Escribo una canción o un poema. O un poema que después se
convierte en canción. Me gusta el resultado. Lo guardo. Al cabo de un tiempo,
lo leo/toco. Si no me mueve algo por dentro, lo dejo en eterno barbecho. Si
logra emocionarme, lo grabo. Después, si creo que es el momento, lo presento en
algún recital o concierto.
Y nada más.
Hasta aquí, lo mío. Ahora, el trabajo lo
debe hacer el receptor. Lo tiene complicado.

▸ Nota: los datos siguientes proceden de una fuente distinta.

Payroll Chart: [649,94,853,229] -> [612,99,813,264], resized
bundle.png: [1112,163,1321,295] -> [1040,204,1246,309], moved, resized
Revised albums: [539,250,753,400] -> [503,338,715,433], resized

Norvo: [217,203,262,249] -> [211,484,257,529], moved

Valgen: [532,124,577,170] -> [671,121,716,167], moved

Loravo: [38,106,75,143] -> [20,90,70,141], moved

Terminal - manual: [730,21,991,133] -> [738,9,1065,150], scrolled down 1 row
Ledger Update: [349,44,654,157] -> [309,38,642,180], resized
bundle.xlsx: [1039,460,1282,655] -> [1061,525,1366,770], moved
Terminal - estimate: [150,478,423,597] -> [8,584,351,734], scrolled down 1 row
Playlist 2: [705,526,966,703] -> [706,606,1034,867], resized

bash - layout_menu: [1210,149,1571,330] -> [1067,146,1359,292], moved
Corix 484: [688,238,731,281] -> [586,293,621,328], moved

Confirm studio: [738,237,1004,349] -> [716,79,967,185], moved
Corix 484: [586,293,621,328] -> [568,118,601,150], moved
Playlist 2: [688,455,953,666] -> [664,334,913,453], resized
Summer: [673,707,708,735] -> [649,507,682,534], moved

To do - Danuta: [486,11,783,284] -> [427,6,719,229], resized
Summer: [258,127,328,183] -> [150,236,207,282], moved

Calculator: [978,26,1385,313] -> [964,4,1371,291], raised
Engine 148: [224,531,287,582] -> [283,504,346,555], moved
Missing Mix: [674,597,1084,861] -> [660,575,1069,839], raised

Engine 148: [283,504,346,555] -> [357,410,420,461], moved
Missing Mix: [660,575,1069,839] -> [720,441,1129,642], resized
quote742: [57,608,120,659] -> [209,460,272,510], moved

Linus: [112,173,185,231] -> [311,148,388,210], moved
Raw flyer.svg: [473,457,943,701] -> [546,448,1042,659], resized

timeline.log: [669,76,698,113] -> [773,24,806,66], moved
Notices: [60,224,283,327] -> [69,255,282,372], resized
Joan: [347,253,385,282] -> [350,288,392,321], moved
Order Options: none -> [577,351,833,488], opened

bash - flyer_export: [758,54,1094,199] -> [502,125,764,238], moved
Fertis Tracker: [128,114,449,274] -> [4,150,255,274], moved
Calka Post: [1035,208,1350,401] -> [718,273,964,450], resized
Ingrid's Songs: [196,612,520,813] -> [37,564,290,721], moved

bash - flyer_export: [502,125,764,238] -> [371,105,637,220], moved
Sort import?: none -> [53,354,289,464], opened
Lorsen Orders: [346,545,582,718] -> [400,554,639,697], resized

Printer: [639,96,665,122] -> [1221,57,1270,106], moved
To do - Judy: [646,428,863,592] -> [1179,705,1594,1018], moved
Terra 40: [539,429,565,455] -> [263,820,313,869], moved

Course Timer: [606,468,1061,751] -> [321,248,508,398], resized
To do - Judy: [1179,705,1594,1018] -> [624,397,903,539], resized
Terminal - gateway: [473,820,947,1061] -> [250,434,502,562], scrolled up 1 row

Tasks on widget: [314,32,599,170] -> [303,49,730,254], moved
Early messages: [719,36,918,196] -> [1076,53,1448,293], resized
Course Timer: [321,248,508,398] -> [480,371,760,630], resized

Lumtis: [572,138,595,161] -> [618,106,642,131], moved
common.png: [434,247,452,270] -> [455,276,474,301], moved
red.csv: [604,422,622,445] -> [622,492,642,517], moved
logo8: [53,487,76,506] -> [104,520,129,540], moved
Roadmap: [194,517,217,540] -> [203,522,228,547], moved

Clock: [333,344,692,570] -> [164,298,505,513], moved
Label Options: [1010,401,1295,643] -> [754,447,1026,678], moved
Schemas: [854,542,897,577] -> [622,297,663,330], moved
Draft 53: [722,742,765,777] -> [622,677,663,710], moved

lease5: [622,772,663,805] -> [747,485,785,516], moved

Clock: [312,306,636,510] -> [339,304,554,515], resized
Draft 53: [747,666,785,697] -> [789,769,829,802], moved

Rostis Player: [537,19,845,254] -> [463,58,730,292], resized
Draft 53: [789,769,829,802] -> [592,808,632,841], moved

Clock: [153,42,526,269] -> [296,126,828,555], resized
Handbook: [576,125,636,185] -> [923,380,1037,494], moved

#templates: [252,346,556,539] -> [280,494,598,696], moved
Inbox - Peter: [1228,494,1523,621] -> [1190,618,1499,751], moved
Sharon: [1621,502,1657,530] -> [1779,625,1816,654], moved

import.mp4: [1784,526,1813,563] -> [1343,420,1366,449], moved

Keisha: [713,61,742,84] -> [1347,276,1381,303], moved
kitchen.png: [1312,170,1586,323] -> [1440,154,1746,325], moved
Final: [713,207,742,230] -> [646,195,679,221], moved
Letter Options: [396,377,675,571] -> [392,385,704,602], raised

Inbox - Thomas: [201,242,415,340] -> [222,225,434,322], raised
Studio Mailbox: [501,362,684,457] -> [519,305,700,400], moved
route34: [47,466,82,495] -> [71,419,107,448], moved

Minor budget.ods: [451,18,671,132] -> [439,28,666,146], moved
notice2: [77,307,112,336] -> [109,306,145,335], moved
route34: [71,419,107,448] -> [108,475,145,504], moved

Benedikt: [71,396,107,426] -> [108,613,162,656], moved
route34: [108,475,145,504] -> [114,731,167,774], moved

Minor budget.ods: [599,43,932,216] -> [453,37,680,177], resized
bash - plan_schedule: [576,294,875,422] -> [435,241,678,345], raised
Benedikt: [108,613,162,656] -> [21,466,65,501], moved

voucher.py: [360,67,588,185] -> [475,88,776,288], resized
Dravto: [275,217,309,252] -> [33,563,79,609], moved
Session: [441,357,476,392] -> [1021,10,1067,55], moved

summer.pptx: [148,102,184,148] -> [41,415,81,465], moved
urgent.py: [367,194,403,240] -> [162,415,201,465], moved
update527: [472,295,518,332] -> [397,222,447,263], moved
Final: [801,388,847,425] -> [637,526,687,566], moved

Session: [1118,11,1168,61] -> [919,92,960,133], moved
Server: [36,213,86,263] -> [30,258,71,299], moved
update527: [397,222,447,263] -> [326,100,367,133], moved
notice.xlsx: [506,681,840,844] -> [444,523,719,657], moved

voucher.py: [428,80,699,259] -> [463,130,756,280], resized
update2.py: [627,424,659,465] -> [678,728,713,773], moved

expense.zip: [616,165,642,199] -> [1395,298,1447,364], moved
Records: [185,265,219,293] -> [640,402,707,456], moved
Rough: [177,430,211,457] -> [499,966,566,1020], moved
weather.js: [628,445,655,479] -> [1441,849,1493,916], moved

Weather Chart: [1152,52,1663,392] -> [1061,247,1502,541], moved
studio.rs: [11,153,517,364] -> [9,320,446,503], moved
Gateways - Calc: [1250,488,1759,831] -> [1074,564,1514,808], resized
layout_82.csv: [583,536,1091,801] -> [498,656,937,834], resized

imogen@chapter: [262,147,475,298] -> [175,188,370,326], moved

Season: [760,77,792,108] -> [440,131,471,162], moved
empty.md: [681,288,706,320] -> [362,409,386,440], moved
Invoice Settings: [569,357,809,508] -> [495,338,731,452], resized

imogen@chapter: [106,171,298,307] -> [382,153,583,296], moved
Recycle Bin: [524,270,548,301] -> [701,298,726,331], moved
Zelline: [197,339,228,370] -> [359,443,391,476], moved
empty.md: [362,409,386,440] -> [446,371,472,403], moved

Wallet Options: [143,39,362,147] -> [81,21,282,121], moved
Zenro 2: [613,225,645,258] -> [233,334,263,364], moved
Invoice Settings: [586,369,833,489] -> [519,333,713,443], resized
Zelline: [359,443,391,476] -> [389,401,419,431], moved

Si no le mueve algo por dentro, lo deshecha. Si logra
emocionarle, lo integra en su vida. Un día. Una semana. Un año máximo, con
sucesivas lagunas mentales que lo traen y lo llevan de sus verdaderas
inquietudes, dejando una huella endeble que apenas se acerca a aquella primera
escucha. El mismo poema, la misma canción, deja diferentes residuos, incluso en
la misma persona provoca distintos daños, dependiendo del momento, la hora o la
situación.
A veces, las menos, puedes conseguir grabar a fuego un verso
o una canción en dos, tres o cuatro personas. Quedan ahí, con ellas. Les sobrevive
en un disco o un libro que manosearán sus hijos. Se burlan, a través de mí, del
destino y de la muerte.
Incluso los escritores ultracatólicos, neoliberales,
escriben sobre la Economía de los Mercados como si fuera una rama del
Humanismo.
En estas condiciones, ¿cómo voy a dejar de creer en el ser humano?